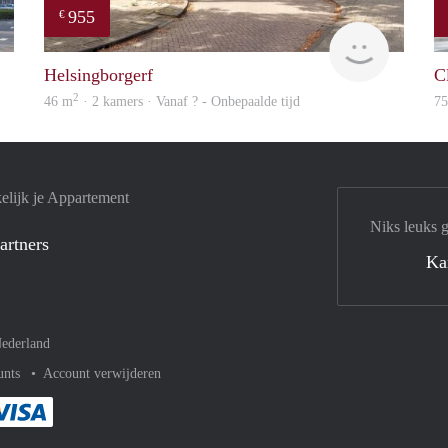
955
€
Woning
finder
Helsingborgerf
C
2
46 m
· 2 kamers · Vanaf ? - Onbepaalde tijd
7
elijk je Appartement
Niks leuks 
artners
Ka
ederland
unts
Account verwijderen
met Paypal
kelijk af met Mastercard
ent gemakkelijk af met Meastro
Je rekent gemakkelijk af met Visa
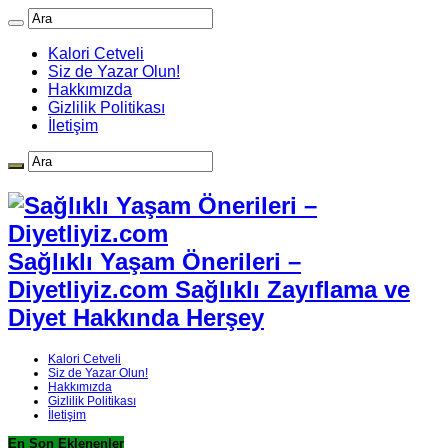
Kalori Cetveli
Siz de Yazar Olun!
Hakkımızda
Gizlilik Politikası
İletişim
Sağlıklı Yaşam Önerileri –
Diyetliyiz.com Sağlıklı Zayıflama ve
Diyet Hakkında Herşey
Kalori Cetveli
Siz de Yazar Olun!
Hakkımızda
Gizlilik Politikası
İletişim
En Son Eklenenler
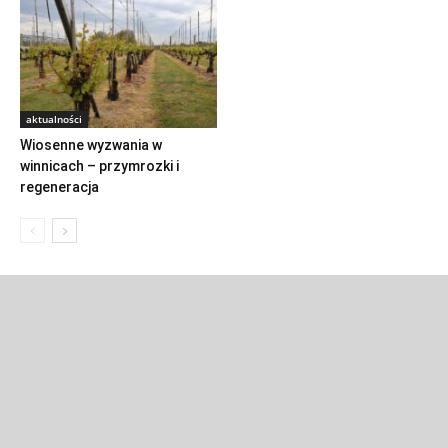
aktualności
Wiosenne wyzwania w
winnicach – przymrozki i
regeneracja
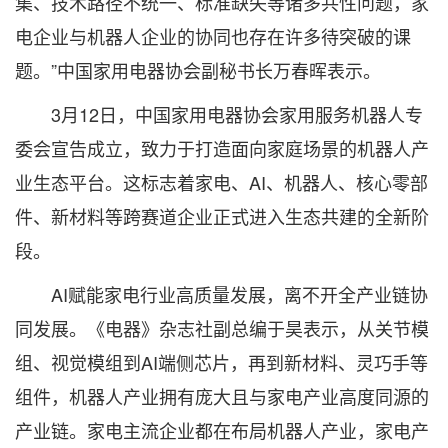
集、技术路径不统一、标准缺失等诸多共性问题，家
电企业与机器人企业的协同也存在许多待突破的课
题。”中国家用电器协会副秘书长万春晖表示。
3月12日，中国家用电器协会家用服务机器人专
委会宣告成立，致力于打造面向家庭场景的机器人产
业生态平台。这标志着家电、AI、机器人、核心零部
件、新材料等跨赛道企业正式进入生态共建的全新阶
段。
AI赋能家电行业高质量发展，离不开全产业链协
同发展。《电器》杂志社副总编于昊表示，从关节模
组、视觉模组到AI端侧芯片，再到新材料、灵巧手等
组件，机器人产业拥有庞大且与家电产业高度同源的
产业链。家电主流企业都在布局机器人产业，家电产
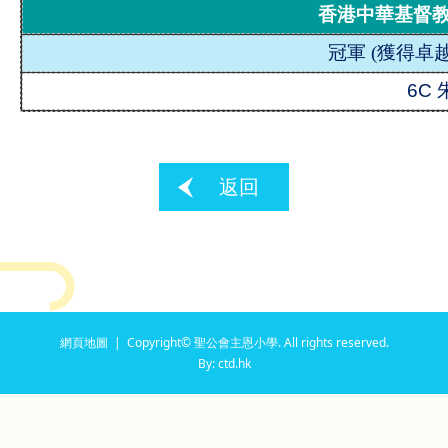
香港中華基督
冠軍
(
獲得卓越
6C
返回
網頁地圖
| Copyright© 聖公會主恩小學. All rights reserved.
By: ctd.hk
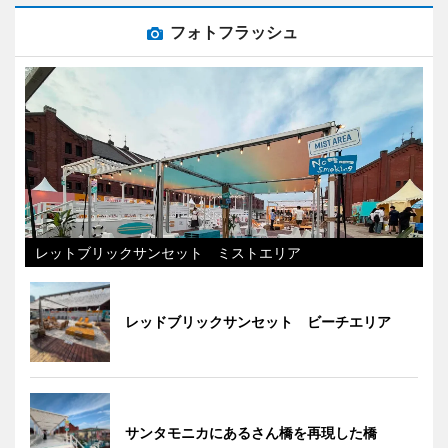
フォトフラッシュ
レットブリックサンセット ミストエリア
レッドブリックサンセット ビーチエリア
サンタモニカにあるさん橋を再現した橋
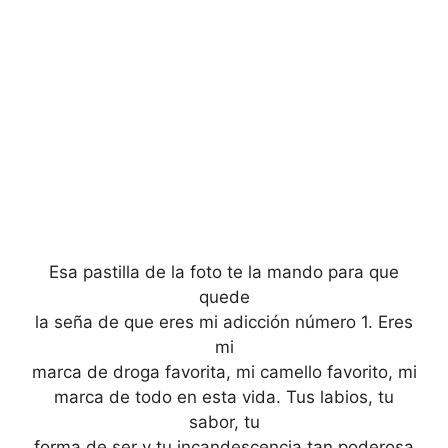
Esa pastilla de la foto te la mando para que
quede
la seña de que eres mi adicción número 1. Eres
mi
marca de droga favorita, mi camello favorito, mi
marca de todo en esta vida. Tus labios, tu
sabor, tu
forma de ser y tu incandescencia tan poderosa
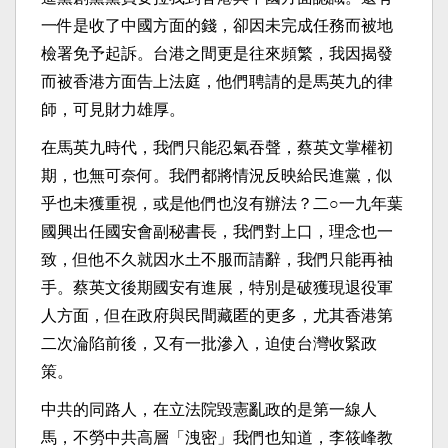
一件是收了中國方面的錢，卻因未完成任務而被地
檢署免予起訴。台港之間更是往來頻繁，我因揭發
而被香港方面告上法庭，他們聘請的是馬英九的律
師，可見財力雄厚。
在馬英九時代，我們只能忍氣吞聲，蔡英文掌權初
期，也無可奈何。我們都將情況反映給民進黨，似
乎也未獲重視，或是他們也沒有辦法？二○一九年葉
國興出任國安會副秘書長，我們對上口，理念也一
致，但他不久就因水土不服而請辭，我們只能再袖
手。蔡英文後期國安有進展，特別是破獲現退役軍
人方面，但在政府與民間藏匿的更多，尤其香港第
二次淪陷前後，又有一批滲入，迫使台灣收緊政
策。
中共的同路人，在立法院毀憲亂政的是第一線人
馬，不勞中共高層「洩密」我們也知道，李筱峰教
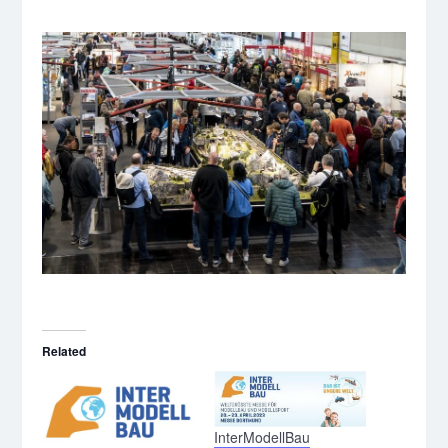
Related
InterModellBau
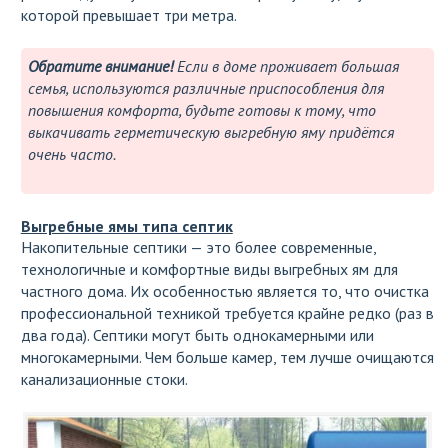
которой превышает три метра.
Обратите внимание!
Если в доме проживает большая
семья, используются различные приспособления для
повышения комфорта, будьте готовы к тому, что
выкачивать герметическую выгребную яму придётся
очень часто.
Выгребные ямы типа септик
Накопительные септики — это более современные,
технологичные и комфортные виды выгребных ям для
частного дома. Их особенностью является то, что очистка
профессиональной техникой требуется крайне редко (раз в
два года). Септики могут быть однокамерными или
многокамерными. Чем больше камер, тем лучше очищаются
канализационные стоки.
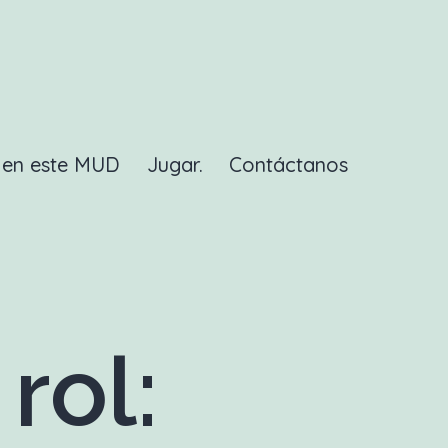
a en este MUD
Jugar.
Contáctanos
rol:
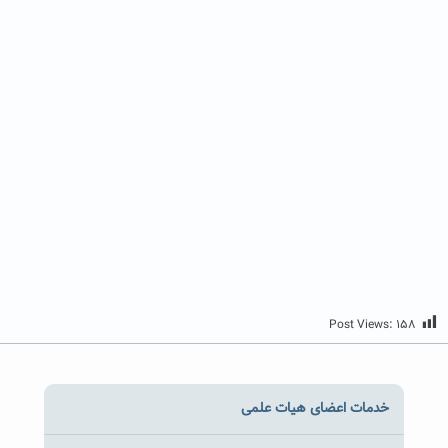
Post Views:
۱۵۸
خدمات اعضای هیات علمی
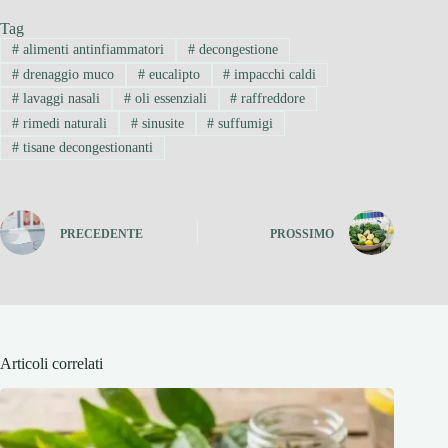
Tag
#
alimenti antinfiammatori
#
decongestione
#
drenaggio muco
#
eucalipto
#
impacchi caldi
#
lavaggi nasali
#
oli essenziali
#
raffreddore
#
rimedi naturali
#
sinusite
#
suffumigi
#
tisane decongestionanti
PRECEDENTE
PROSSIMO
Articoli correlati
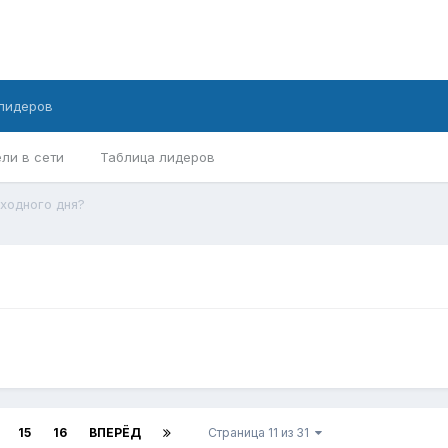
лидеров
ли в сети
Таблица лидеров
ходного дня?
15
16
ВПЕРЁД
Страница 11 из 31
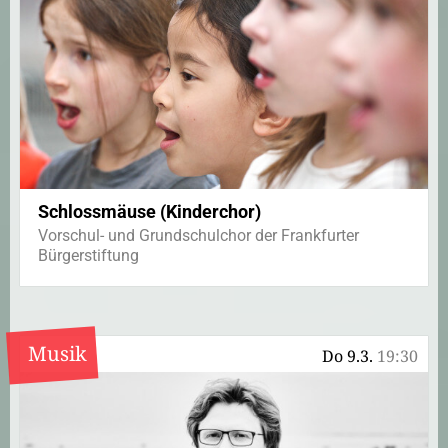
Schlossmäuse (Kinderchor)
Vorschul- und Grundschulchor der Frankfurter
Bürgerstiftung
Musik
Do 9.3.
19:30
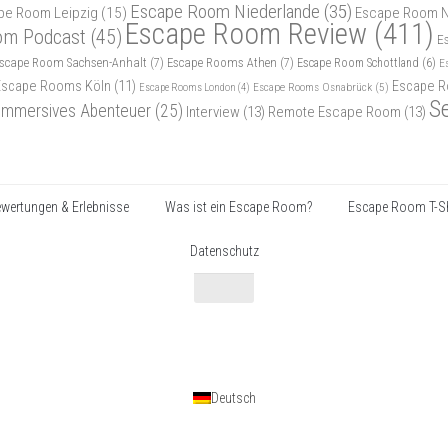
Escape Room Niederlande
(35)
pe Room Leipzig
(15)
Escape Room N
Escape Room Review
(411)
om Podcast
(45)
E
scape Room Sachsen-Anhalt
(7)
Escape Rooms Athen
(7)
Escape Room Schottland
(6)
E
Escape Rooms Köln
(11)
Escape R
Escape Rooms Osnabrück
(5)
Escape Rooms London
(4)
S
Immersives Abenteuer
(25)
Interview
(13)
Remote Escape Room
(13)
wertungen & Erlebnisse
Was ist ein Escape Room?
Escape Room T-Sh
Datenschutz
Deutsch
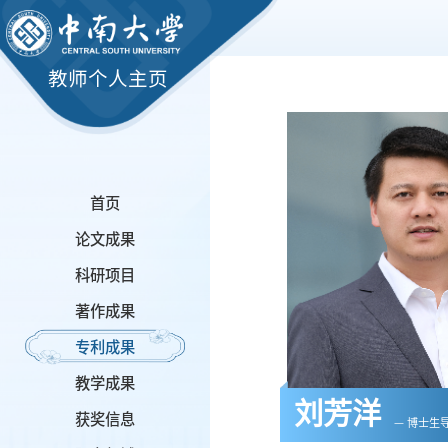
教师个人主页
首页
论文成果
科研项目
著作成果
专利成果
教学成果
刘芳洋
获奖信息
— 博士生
......
▶ Task statement
Would you please copy all lines in the data that contain the word "gemakkelijk"?

▶ Answer to this exercise
ent gemakkelijk af met Meastro
Je rekent gemakkelijk af met Visa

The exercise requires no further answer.